* PAGE EXCERPT:
State Route 29 through Trenton, like most roads in the United States, was built for speed. The engineers who designed it back in the 1950s had a hunch that motorists might race a little. So for safety's sake, they made the road a bit straighter and the lanes a tad wider than the speed limit suggested was necessary. Engineers at the time believed this to be prudent design--and many of their contemporaries would still agree with that assessment. For most of their long careers with New Jersey's Department of Transportation, this is what Toth and Bekhiet believed, too.
But lately, the two engineers have become convinced that supersizing Route 29 only made it more dangerous. Designing for the speediest drivers, they now believe, simply encouraged people to drive even faster. They note that recent accidents along a short stretch have killed six people. "The traditional engineering solution to road problems is to make the road wider, straighter and faster," Toth says. "Well, wider, straighter and faster is not always better."

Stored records
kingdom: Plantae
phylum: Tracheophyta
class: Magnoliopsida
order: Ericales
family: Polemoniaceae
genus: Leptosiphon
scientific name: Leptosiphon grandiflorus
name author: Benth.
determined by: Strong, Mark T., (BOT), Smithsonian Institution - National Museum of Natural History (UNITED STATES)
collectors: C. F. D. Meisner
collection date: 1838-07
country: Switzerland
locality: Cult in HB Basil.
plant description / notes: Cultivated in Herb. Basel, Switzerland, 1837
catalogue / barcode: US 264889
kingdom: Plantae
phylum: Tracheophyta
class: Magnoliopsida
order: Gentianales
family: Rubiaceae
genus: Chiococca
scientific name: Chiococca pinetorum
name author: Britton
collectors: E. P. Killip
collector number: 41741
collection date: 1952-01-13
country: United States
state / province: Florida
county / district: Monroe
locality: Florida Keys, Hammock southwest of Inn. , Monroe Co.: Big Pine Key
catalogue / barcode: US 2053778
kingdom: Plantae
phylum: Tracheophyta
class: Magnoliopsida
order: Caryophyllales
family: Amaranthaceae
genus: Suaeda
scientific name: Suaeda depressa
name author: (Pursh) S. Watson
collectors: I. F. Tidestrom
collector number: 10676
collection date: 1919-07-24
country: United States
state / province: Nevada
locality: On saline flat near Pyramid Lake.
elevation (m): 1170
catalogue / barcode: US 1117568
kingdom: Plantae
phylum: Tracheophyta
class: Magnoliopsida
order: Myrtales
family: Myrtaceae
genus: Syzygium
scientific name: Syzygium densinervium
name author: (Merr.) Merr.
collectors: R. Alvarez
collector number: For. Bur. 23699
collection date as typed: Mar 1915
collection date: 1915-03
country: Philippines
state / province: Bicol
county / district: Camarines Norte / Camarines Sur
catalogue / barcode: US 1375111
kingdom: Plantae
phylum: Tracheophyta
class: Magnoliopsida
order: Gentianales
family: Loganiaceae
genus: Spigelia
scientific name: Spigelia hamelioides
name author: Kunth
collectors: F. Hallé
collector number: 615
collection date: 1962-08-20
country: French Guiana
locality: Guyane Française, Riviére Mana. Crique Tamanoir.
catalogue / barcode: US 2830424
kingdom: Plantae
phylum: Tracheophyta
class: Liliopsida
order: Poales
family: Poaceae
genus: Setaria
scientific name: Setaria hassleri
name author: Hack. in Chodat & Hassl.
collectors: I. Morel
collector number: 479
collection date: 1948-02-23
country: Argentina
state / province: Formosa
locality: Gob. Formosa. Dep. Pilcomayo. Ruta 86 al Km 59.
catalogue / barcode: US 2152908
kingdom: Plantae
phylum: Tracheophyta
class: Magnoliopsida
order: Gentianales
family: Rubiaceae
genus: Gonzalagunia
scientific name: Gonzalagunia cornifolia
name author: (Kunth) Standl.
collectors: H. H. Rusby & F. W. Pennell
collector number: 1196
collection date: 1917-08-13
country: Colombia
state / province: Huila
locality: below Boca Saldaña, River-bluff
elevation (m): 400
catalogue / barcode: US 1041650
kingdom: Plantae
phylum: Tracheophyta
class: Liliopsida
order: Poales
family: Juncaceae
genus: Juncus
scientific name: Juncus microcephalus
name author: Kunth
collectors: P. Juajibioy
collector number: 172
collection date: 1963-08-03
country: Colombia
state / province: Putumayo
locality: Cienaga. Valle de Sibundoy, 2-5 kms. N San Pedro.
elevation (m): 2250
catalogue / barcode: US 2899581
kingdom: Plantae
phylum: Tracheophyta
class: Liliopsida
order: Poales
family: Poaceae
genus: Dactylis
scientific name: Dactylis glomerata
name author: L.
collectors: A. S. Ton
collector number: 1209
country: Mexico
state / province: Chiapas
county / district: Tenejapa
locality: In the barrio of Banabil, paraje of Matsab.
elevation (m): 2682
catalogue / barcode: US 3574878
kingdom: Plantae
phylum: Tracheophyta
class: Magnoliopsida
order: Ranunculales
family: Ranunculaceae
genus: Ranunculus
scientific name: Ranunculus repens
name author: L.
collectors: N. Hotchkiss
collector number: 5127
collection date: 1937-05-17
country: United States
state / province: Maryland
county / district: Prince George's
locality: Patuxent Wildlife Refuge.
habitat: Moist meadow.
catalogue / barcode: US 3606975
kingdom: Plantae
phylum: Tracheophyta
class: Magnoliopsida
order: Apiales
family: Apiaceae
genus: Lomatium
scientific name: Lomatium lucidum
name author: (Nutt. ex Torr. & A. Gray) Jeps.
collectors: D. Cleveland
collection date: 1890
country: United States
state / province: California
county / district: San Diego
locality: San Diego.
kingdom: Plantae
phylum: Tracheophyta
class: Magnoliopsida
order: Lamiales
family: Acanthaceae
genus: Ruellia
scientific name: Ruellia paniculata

* REQUIREMENTS:
1) Copy the rows above verbatim, from the first row through the line containing "genus: Syzygium", including that line.
2) Write the next part of the piece about Route 29 and road design, picking up after its last sentence.

* OUTPUTS FOR THE TASKS:
1)
kingdom: Plantae
phylum: Tracheophyta
class: Magnoliopsida
order: Ericales
family: Polemoniaceae
genus: Leptosiphon
scientific name: Leptosiphon grandiflorus
name author: Benth.
determined by: Strong, Mark T., (BOT), Smithsonian Institution - National Museum of Natural History (UNITED STATES)
collectors: C. F. D. Meisner
collection date: 1838-07
country: Switzerland
locality: Cult in HB Basil.
plant description / notes: Cultivated in Herb. Basel, Switzerland, 1837
catalogue / barcode: US 264889
kingdom: Plantae
phylum: Tracheophyta
class: Magnoliopsida
order: Gentianales
family: Rubiaceae
genus: Chiococca
scientific name: Chiococca pinetorum
name author: Britton
collectors: E. P. Killip
collector number: 41741
collection date: 1952-01-13
country: United States
state / province: Florida
county / district: Monroe
locality: Florida Keys, Hammock southwest of Inn. , Monroe Co.: Big Pine Key
catalogue / barcode: US 2053778
kingdom: Plantae
phylum: Tracheophyta
class: Magnoliopsida
order: Caryophyllales
family: Amaranthaceae
genus: Suaeda
scientific name: Suaeda depressa
name author: (Pursh) S. Watson
collectors: I. F. Tidestrom
collector number: 10676
collection date: 1919-07-24
country: United States
state / province: Nevada
locality: On saline flat near Pyramid Lake.
elevation (m): 1170
catalogue / barcode: US 1117568
kingdom: Plantae
phylum: Tracheophyta
class: Magnoliopsida
order: Myrtales
family: Myrtaceae
genus: Syzygium

2)
Toth and Bekhiet have developed other objections to Route 29's design. The first is a matter of traffic flow. There are only a few spots where drivers can get on or off the highway. This means that Route 29 shoulders nearly all of the burden of moving cars through Trenton. When the road clogs up at rush hour or after a minor-league baseball game, drivers don't have much choice but to wait out the jam. Their second complaint is Route 29's location. It sits on an embankment along the Delaware River, completely severing downtown Trenton from its waterfront. Thousands of state employees work in a building a stone's throw from the river's edge, but their view outside is all concrete and guardrails. "The Delaware River might as well be 100 miles away," Bekhiet says.
None of the engineers' criticisms of Route 29 are anything new. For 20 years, the city of Trenton has been begging the DOT to tear down this expressway. "It's the Indianapolis 500 out there," says Mayor Douglas Palmer. What is new, and is simply astonishing for anyone familiar with transportation policy to hear, is that it's the engineers themselves--finally--who are the ones saying it.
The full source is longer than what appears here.